Just like Carrey's character, ho-hum bank clerk Stanley Ipkiss who morphed into his hidden, inner-fantastical self, you can pretty much perform a similarly electrifying - and easy - transformation with all that barbecued food we love. (Didn't just about everyone in my tribute to frontline service folks last week say that "barbecue" spelled "summer fun"?)
Maybe it's a relic lurking in our limbic systems; maybe it's because just about every Canadian kid pokes a wienie on the end of a stick and hangs it over a smoky fire at least once in a magical childhood summer. Whatever. We love smoky flavours that echo what seem like happier, simpler, more delicious times.
It wasn't until I spoke with Dave Birkenhead, who's a line cook at Whistler's eternally classic Southside Diner and who was also part of my service tribute last week, that I realized he had such a cool idea it merited its own article (and here Dave's pals probably thought he didn't make the cut, eh?). I thought that smoking your own salmon, or anything, was as unlikely as Stanley Ipkiss becoming a superhero. Apparently not.
"Smoke salmon halfway and then finish it on the barbecue? Oh yeah," says Dave, who has fished all his life and loves to sit out and barbecue after a fishing trip to Ucluelet or the Interior. He learned pretty much everything you'd ever want to know about fishing and smoking fish from his grandfather, Jack Begg, a great sports fisherman who owned the original Barclay Hotel and Begg's Meat Market in Port Alberni.
To start, your best bet for smoking is a winter spring salmon. "They're nice and meaty and have a good oil content so they won't dry out like a sockeye or Coho," says Dave.

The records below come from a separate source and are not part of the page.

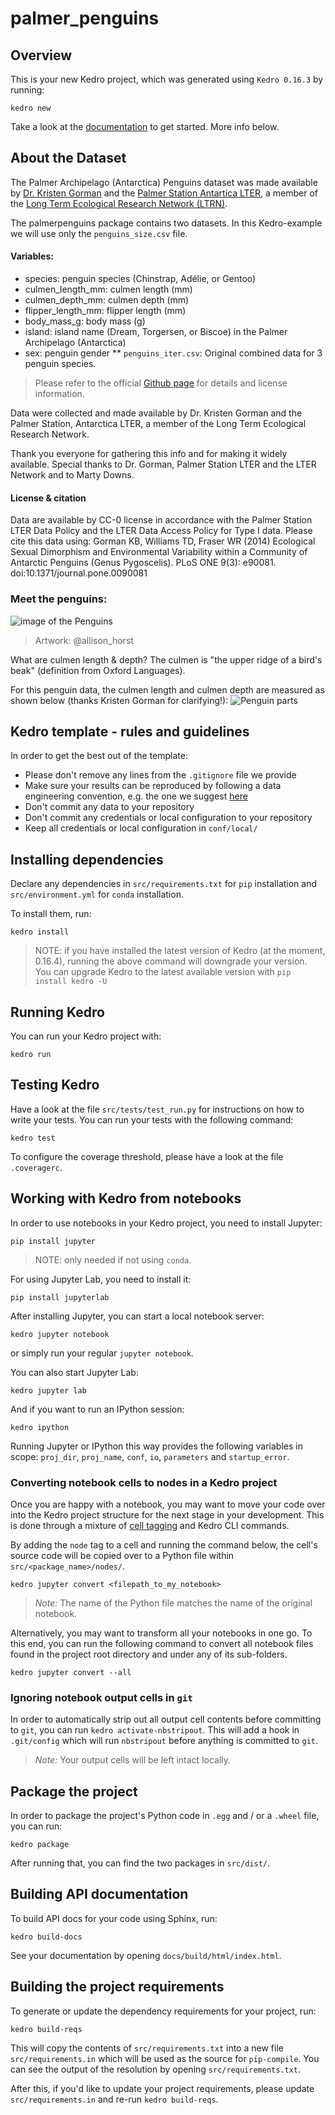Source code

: # palmer_penguins

## Overview

This is your new Kedro project, which was generated using `Kedro 0.16.3` by running:

```
kedro new
```

Take a look at the [documentation](https://kedro.readthedocs.io) to get started.  More info below.

## About the Dataset

The Palmer Archipelago (Antarctica) Penguins dataset was made available by [Dr. Kristen Gorman](https://www.uaf.edu/cfos/people/faculty/detail/kristen-gorman.php) and the [Palmer Station Antartica LTER](https://pal.lternet.edu/), a member of the [Long Term Ecological Research Network (LTRN)](https://lternet.edu).

The palmerpenguins package contains two datasets.
In this Kedro-example we will use only the `penguins_size.csv` file.

#### Variables:
- species: penguin species (Chinstrap, Adélie, or Gentoo)
- culmen_length_mm: culmen length (mm)
- culmen_depth_mm: culmen depth (mm)
- flipper_length_mm: flipper length (mm)
- body_mass_g: body mass (g)
- island: island name (Dream, Torgersen, or Biscoe) in the Palmer Archipelago (Antarctica)
- sex: penguin gender
** `penguins_iter.csv`: Original combined data for 3 penguin species. 

> Please refer to the official [Github page](https://github.com/allisonhorst/palmerpenguins) for details and license information.


Data were collected and made available by Dr. Kristen Gorman and the Palmer Station, Antarctica LTER, a member of the Long Term Ecological Research Network.

Thank you everyone for gathering this info and for making it widely available. Special thanks to Dr. Gorman, Palmer Station LTER and the LTER Network and to Marty Downs.

#### License & citation
Data are available by CC-0 license in accordance with the Palmer Station LTER Data Policy and the LTER Data Access Policy for Type I data.
Please cite this data using: Gorman KB, Williams TD, Fraser WR (2014) Ecological Sexual Dimorphism and Environmental Variability within a Community of Antarctic Penguins (Genus Pygoscelis). PLoS ONE 9(3): e90081. doi:10.1371/journal.pone.0090081

### Meet the penguins:
![image of the Penguins](https://github.com/allisonhorst/palmerpenguins/blob/master/man/figures/lter_penguins.png)

> Artwork: @allison_horst

What are culmen length & depth?
The culmen is "the upper ridge of a bird's beak" (definition from Oxford Languages).

For this penguin data, the culmen length and culmen depth are measured as shown below (thanks Kristen Gorman for clarifying!):
![Penguin parts](https://github.com/allisonhorst/palmerpenguins/blob/master/man/figures/culmen_depth.png)  



## Kedro template - rules and guidelines

In order to get the best out of the template:

 * Please don't remove any lines from the `.gitignore` file we provide
 * Make sure your results can be reproduced by following a data engineering convention, e.g. the one we suggest [here](https://kedro.readthedocs.io/en/stable/06_resources/01_faq.html#what-is-data-engineering-convention)
 * Don't commit any data to your repository
 * Don't commit any credentials or local configuration to your repository
 * Keep all credentials or local configuration in `conf/local/`

## Installing dependencies

Declare any dependencies in `src/requirements.txt` for `pip` installation and `src/environment.yml` for `conda` installation.

To install them, run:

```
kedro install
```
> NOTE: if you have installed the latest version of Kedro (at the moment, 0.16.4), running the above command will downgrade your version.  
>You can upgrade Kedro to the latest available version with `pip install kedro -U` 
## Running Kedro

You can run your Kedro project with:

```
kedro run
```

## Testing Kedro

Have a look at the file `src/tests/test_run.py` for instructions on how to write your tests. You can run your tests with the following command:

```
kedro test
```

To configure the coverage threshold, please have a look at the file `.coveragerc`.


## Working with Kedro from notebooks

In order to use notebooks in your Kedro project, you need to install Jupyter:

```
pip install jupyter
```
> NOTE: only needed if not using `conda`.

For using Jupyter Lab, you need to install it:

```
pip install jupyterlab
```

After installing Jupyter, you can start a local notebook server:

```
kedro jupyter notebook
```  
or simply run your regular `jupyter notebook`.

You can also start Jupyter Lab:

```
kedro jupyter lab
```

And if you want to run an IPython session:

```
kedro ipython
```

Running Jupyter or IPython this way provides the following variables in
scope: `proj_dir`, `proj_name`, `conf`, `io`, `parameters` and `startup_error`.

### Converting notebook cells to nodes in a Kedro project

Once you are happy with a notebook, you may want to move your code over into the Kedro project structure for the next stage in your development. This is done through a mixture of [cell tagging](https://jupyter-notebook.readthedocs.io/en/stable/changelog.html#cell-tags) and Kedro CLI commands.

By adding the `node` tag to a cell and running the command below, the cell's source code will be copied over to a Python file within `src/<package_name>/nodes/`.
```
kedro jupyter convert <filepath_to_my_notebook>
```
> *Note:* The name of the Python file matches the name of the original notebook.

Alternatively, you may want to transform all your notebooks in one go. To this end, you can run the following command to convert all notebook files found in the project root directory and under any of its sub-folders.
```
kedro jupyter convert --all
```

### Ignoring notebook output cells in `git`

In order to automatically strip out all output cell contents before committing to `git`, you can run `kedro activate-nbstripout`. This will add a hook in `.git/config` which will run `nbstripout` before anything is committed to `git`.

> *Note:* Your output cells will be left intact locally.

## Package the project

In order to package the project's Python code in `.egg` and / or a `.wheel` file, you can run:

```
kedro package
```

After running that, you can find the two packages in `src/dist/`.

## Building API documentation

To build API docs for your code using Sphinx, run:

```
kedro build-docs
```

See your documentation by opening `docs/build/html/index.html`.

## Building the project requirements

To generate or update the dependency requirements for your project, run:

```
kedro build-reqs
```

This will copy the contents of `src/requirements.txt` into a new file `src/requirements.in` which will be used as the source for `pip-compile`. You can see the output of the resolution by opening `src/requirements.txt`.

After this, if you'd like to update your project requirements, please update `src/requirements.in` and re-run `kedro build-reqs`.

If you really get into it, there's an entire art to smoking fish, and myriad ways to do it - hot smoked, cold smoked, sweet smoked, and more. Luckily, the Internet provides all kinds of forums with people who have been smokin' food for years.
Don't be intimidated; you'll get delicious results simply trying.
"I've never been able to come close to the quality of smoked fish that [my grandfather] would get," says Dave. "Really even flavour, good moisture content and tender all the way through." The secret is knowing your recipe, knowing your smoker and having patience.
So buy yourself a bag of wood chips at any hardware store - hickory and alder are popular - or cannibalize branches from pruned apple or cherry trees.